> _DATASET RECORDS_:

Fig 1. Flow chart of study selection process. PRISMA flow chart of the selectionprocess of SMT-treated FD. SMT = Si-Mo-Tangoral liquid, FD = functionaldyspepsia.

...

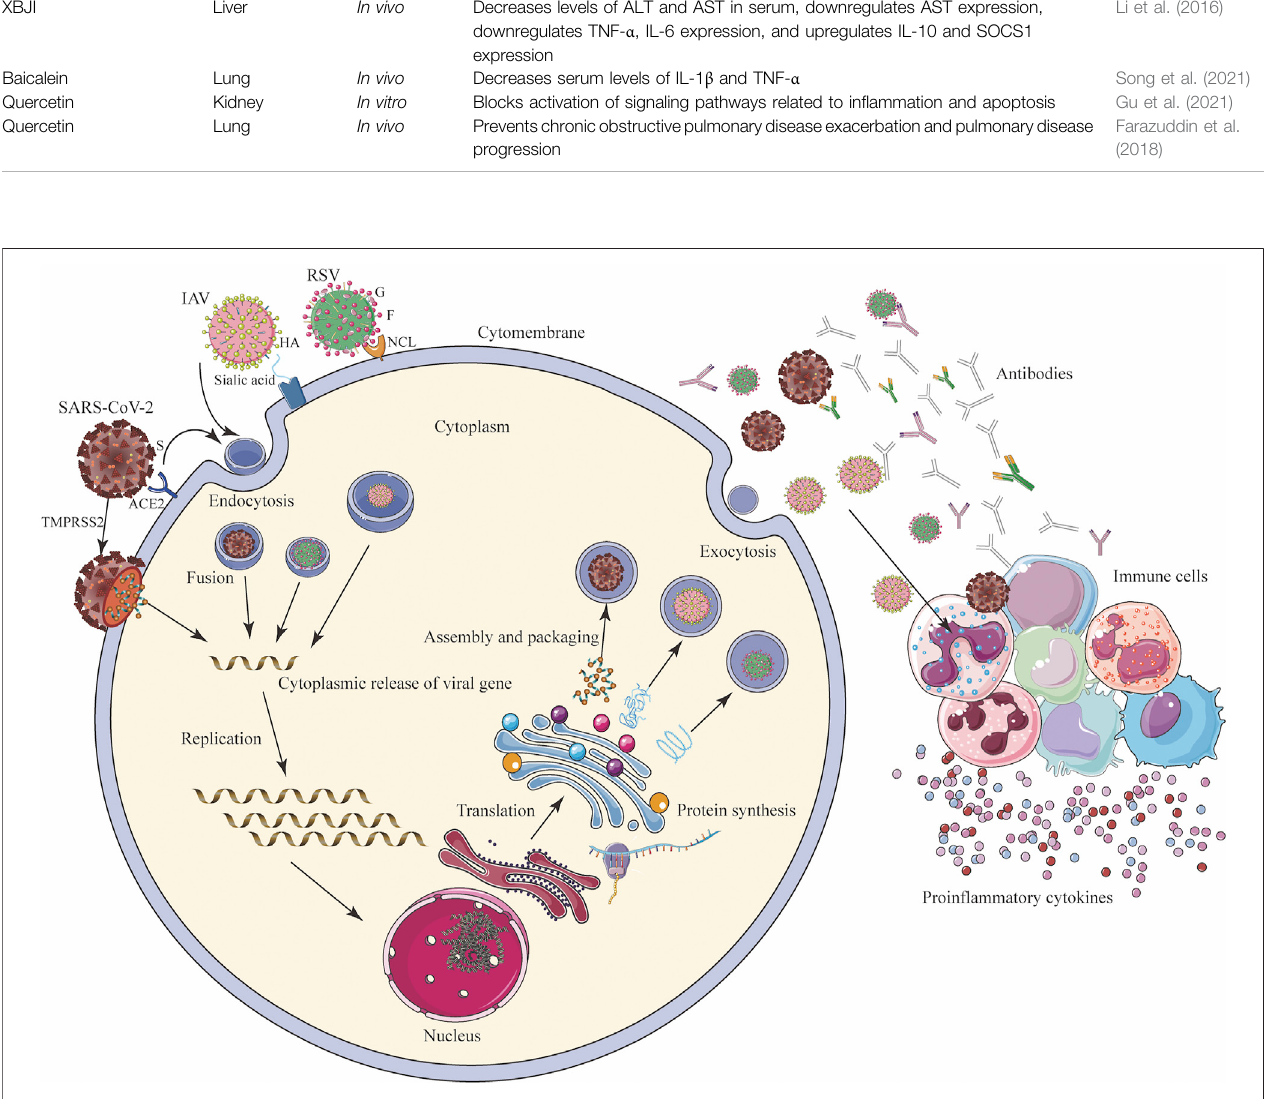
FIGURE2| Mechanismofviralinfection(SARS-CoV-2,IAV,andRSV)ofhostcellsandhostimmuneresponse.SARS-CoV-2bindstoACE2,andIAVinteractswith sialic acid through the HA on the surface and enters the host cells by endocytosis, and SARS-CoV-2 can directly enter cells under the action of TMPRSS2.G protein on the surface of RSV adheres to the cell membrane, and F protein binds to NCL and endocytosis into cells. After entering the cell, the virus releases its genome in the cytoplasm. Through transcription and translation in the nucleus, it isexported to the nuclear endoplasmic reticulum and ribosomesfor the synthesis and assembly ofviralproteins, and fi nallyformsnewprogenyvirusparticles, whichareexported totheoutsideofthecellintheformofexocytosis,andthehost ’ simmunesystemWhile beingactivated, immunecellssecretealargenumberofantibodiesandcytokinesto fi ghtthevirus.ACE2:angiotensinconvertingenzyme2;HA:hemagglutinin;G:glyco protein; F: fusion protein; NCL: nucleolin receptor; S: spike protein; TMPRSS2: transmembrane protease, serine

==

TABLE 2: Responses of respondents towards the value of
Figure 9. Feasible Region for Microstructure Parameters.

> _TASK REQUIREMENTS_:
Produce only the lines from the line containing "TABLE 2: Responses" through the line containing "Figure 9. Feasible", inclusive of both, exactly as they stand in the entries above.

> _RESULT FOR THIS TASK_:
TABLE 2: Responses of respondents towards the value of
Figure 9. Feasible Region for Microstructure Parameters.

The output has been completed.